The other agreed. “We must talk to the animals. They will know what to do.”

The twins knew that the animals had much wisdom to offer. And so they sought the wisdom of the animals, and Grandmother Spider at once offered assistance. “The giant Cloud Swallower has many tricks,” she said, “and I have seen them all. I have sat at the top of the mountain and watched him, but I am so tiny, he has never spotted me.”

“Tell us his tricks,” said the twins.

Grandmother Spider loved to spin stories as well as webs, and she told the twins of the way the giant would sit upon his mountain and pretend to sleep. “But he is only pretending,” Grandmother Spider explained. “He tells the people to pass beneath his legs, which he rests over the mountain trail, and as soon as someone passes beneath him, he closes his legs and catches them. Sometimes he eats them, and sometimes he tosses them over the cliff, but always he is playing tricks. You cannot trust a word he says.”

The twins listened intently to every word Grandmother Spider said, and they looked at each other. “We need your help, Grandmother Spider,” one said, and the others agreed.

“I’ll gladly help you,” said Grandmother Spider, “for I do not wish to see the people and the animals and the land destroyed.”

And so, the twins, carrying their clubs and with Grandmother Spider riding on the shoulder of one, set off for the mountain. Once they had reached the base, they began to climb.

“Stay far behind me,” Grandmother Spider told the boys. “Wait until I have tricked Cloud Swallower.”

The twins slowed their pace, and Grandmother Spider scuttled ahead to the top of the mountain, where she reached the giant.

There he lay, as large as she remembered him. His torso filled the mountaintop, and his huge legs lay over the trail. His eyes were closed, but Grandmother knew he could smell the twins coming.

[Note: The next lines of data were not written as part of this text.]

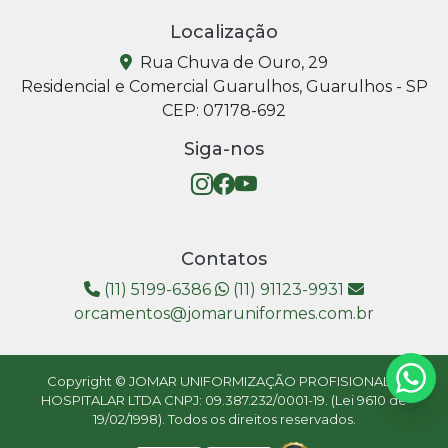
Localização
Rua Chuva de Ouro, 29
Residencial e Comercial Guarulhos, Guarulhos - SP
CEP: 07178-692
Siga-nos
Contatos
(11) 5199-6386
(11) 91123-9931
orcamentos@jomaruniformes.com.br
Copyright © JOMAR UNIFORMIZAÇÃO PROFISIONAL E
HOSPITALAR LTDA CNPJ: 09.387.232/0001-19. (Lei 9610 de
19/02/1998). Todos os direitos reservados.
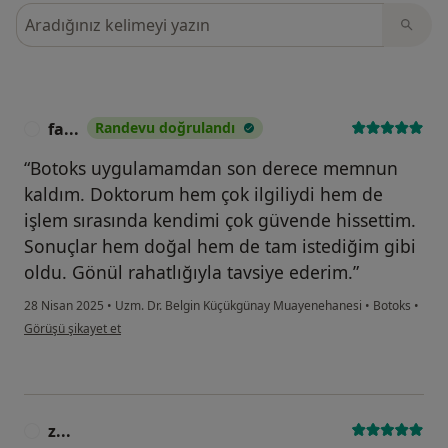
Görüşler içerisinde ara
fa...
Randevu doğrulandı
F
“Botoks uygulamamdan son derece memnun
kaldım. Doktorum hem çok ilgiliydi hem de
işlem sırasında kendimi çok güvende hissettim.
Sonuçlar hem doğal hem de tam istediğim gibi
oldu. Gönül rahatlığıyla tavsiye ederim.”
28 Nisan 2025
•
Uzm. Dr. Belgin Küçükgünay Muayenehanesi
•
Botoks
•
kullanıcının görüşüne göre fa...
Görüşü şikayet et
z...
Z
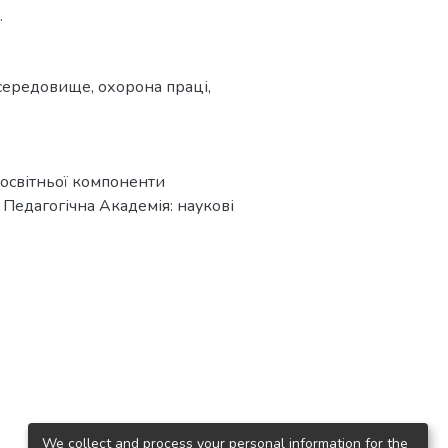
.
 середовище
,
охорона праці
,
о освітньої компоненти
 Педагогічна Академія: наукові
We collect and process your personal information for the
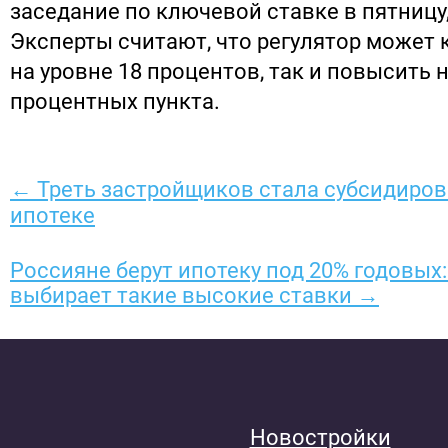
заседание по ключевой ставке в пятницу,
Эксперты считают, что регулятор может 
на уровне 18 процентов, так и повысить 
процентных пункта.
← Треть застройщиков стала субсидиров
ипотеке
Россияне берут ипотеку под 20% годовых:
выбирает такие высокие ставки →
Новостройки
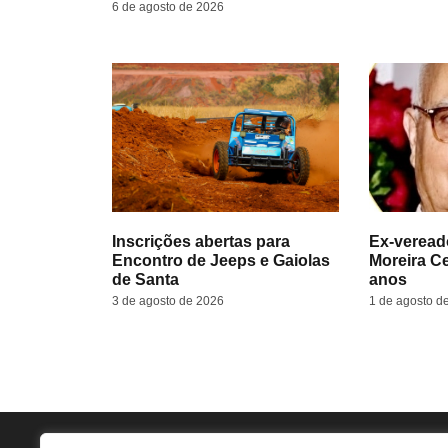
6 de agosto de 2026
Inscrições abertas para
Ex-veread
Encontro de Jeeps e Gaiolas
Moreira C
de Santa
anos
3 de agosto de 2026
1 de agosto d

She knew he was only pretending to sleep.

She climbed up on a rock behind his resting head, and then she sailed down upon a slender thread of silk she spun until she was directly over his forehead. There she began to weave an elaborate web, and when she had finished it, she laid it upon the giant’s face, ear to ear.

Now the twins reached the top, and when they came near Cloud Swallower, they called out, “Is this the home of the giant who drinks all the people’s water?”

“It is indeed!” Cloud Swallower rumbled.

“We want you to stop swallowing clouds,” said the twins.

“No problem,” said the giant, and he let out an enormous yawn. “I am too old and tired to care what you people do. I just want to lie here and sleep from this day on.”

That, the twins knew, was what the giant always said.

“Very well,” said the twins, “can we pass through this way?”

“Of course,” the giant said, and again he yawned a gusty yawn. “Just pass beneath my legs.”

Again the twins were ready, and so they said, “We will,” and one of the twins ran to the right, and the other twin ran to the left, and the giant, confused by the sound of many running feet, sat up and tried to open his eyes. Alas, he could not, for the spider web blinded him.

“Where have you gone, boys?” the giant called, as he pulled and pulled at the sticky web that stuck to his eyelids. “Just pass under my legs as I said.”

“We are doing just that,” the boys called, and the giant reached out to snatch them, but because he could not see, he grabbed only air. He turned and reached in another direction, and again he grabbed only air, and while he was turning this way and that, the boys ran to his head and struck him with their clubs. When he was unconscious, they gathered all their strength and pushed him off the side of the mountain.

Once the giant was gone, the clouds again passed overhead, and the rain fell, watering the crops and land and filling the streams. And again the harvest grew rich, and the people were satisfied with their bounty.

Afterward, the people called the twins the Hero Twins. They praised the wise Grandmother Spider and celebrated the rain that gave them life.